Materials provided:
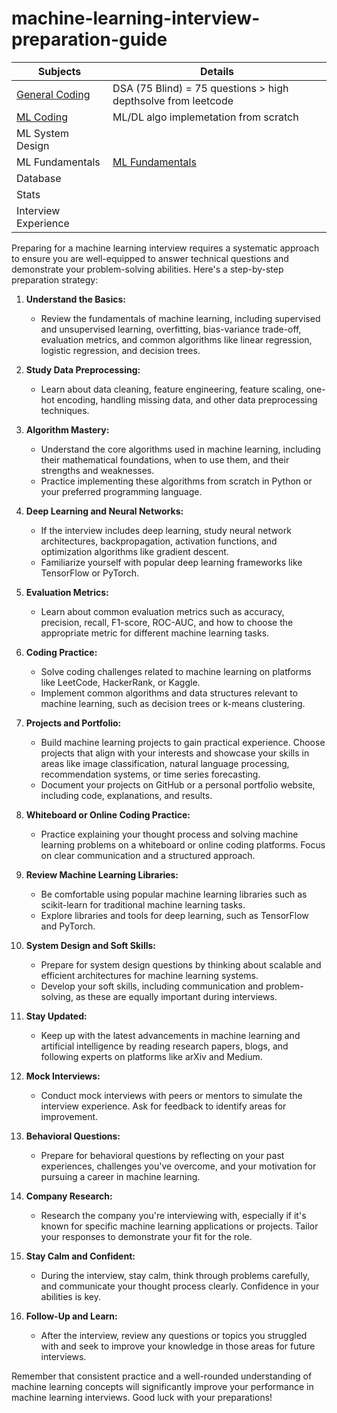 # machine-learning-interview-preparation-guide

| Subjects           | Details                                    |
|--------------------|--------------------------------------------|
| [General Coding](general_coding/general_coding.md)     |   DSA  (75 Blind) = 75 questions > high depthsolve from leetcode                                         |
| [ML Coding](algorithm_list.md)          | ML/DL algo implemetation from scratch                             |
| ML System Design   |                                            |
| ML Fundamentals    |  [ML Fundamentals](ml_fundamentals.md)                                          |
| Database           |                                            |
| Stats              |                                            |
| Interview Experience     |                                            |


Preparing for a machine learning interview requires a systematic approach to ensure you are well-equipped to answer technical questions and demonstrate your problem-solving abilities. Here's a step-by-step preparation strategy:

1. **Understand the Basics:**
   - Review the fundamentals of machine learning, including supervised and unsupervised learning, overfitting, bias-variance trade-off, evaluation metrics, and common algorithms like linear regression, logistic regression, and decision trees.

2. **Study Data Preprocessing:**
   - Learn about data cleaning, feature engineering, feature scaling, one-hot encoding, handling missing data, and other data preprocessing techniques.

3. **Algorithm Mastery:**
   - Understand the core algorithms used in machine learning, including their mathematical foundations, when to use them, and their strengths and weaknesses.
   - Practice implementing these algorithms from scratch in Python or your preferred programming language.

4. **Deep Learning and Neural Networks:**
   - If the interview includes deep learning, study neural network architectures, backpropagation, activation functions, and optimization algorithms like gradient descent.
   - Familiarize yourself with popular deep learning frameworks like TensorFlow or PyTorch.

5. **Evaluation Metrics:**
   - Learn about common evaluation metrics such as accuracy, precision, recall, F1-score, ROC-AUC, and how to choose the appropriate metric for different machine learning tasks.

6. **Coding Practice:**
   - Solve coding challenges related to machine learning on platforms like LeetCode, HackerRank, or Kaggle.
   - Implement common algorithms and data structures relevant to machine learning, such as decision trees or k-means clustering.

7. **Projects and Portfolio:**
   - Build machine learning projects to gain practical experience. Choose projects that align with your interests and showcase your skills in areas like image classification, natural language processing, recommendation systems, or time series forecasting.
   - Document your projects on GitHub or a personal portfolio website, including code, explanations, and results.

8. **Whiteboard or Online Coding Practice:**
   - Practice explaining your thought process and solving machine learning problems on a whiteboard or online coding platforms. Focus on clear communication and a structured approach.

9. **Review Machine Learning Libraries:**
   - Be comfortable using popular machine learning libraries such as scikit-learn for traditional machine learning tasks.
   - Explore libraries and tools for deep learning, such as TensorFlow and PyTorch.

10. **System Design and Soft Skills:**
    - Prepare for system design questions by thinking about scalable and efficient architectures for machine learning systems.
    - Develop your soft skills, including communication and problem-solving, as these are equally important during interviews.

11. **Stay Updated:**
    - Keep up with the latest advancements in machine learning and artificial intelligence by reading research papers, blogs, and following experts on platforms like arXiv and Medium.

12. **Mock Interviews:**
    - Conduct mock interviews with peers or mentors to simulate the interview experience. Ask for feedback to identify areas for improvement.

13. **Behavioral Questions:**
    - Prepare for behavioral questions by reflecting on your past experiences, challenges you've overcome, and your motivation for pursuing a career in machine learning.

14. **Company Research:**
    - Research the company you're interviewing with, especially if it's known for specific machine learning applications or projects. Tailor your responses to demonstrate your fit for the role.

15. **Stay Calm and Confident:**
    - During the interview, stay calm, think through problems carefully, and communicate your thought process clearly. Confidence in your abilities is key.

16. **Follow-Up and Learn:**
    - After the interview, review any questions or topics you struggled with and seek to improve your knowledge in those areas for future interviews.

Remember that consistent practice and a well-rounded understanding of machine learning concepts will significantly improve your performance in machine learning interviews. Good luck with your preparations!

# 
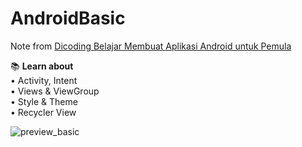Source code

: # AndroidBasic
Note from [Dicoding Belajar Membuat Aplikasi Android untuk Pemula](https://www.dicoding.com/academies/51) 

📚 **Learn about**                                                                                                                
• Activity, Intent                                                              
• Views & ViewGroup                                                                                   
• Style & Theme                                                                           
• Recycler View                                                                                                             
      
        
![preview_basic](https://user-images.githubusercontent.com/62281277/164160864-2156049c-7f8d-41fe-a236-b9fae0c8f742.png)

Problem to work on: If a line in the material contains the word "Prepare", copy that line.

Response:
    - Prepare for system design questions by thinking about scalable and efficient architectures for machine learning systems.
    - Prepare for behavioral questions by reflecting on your past experiences, challenges you've overcome, and your motivation for pursuing a career in machine learning.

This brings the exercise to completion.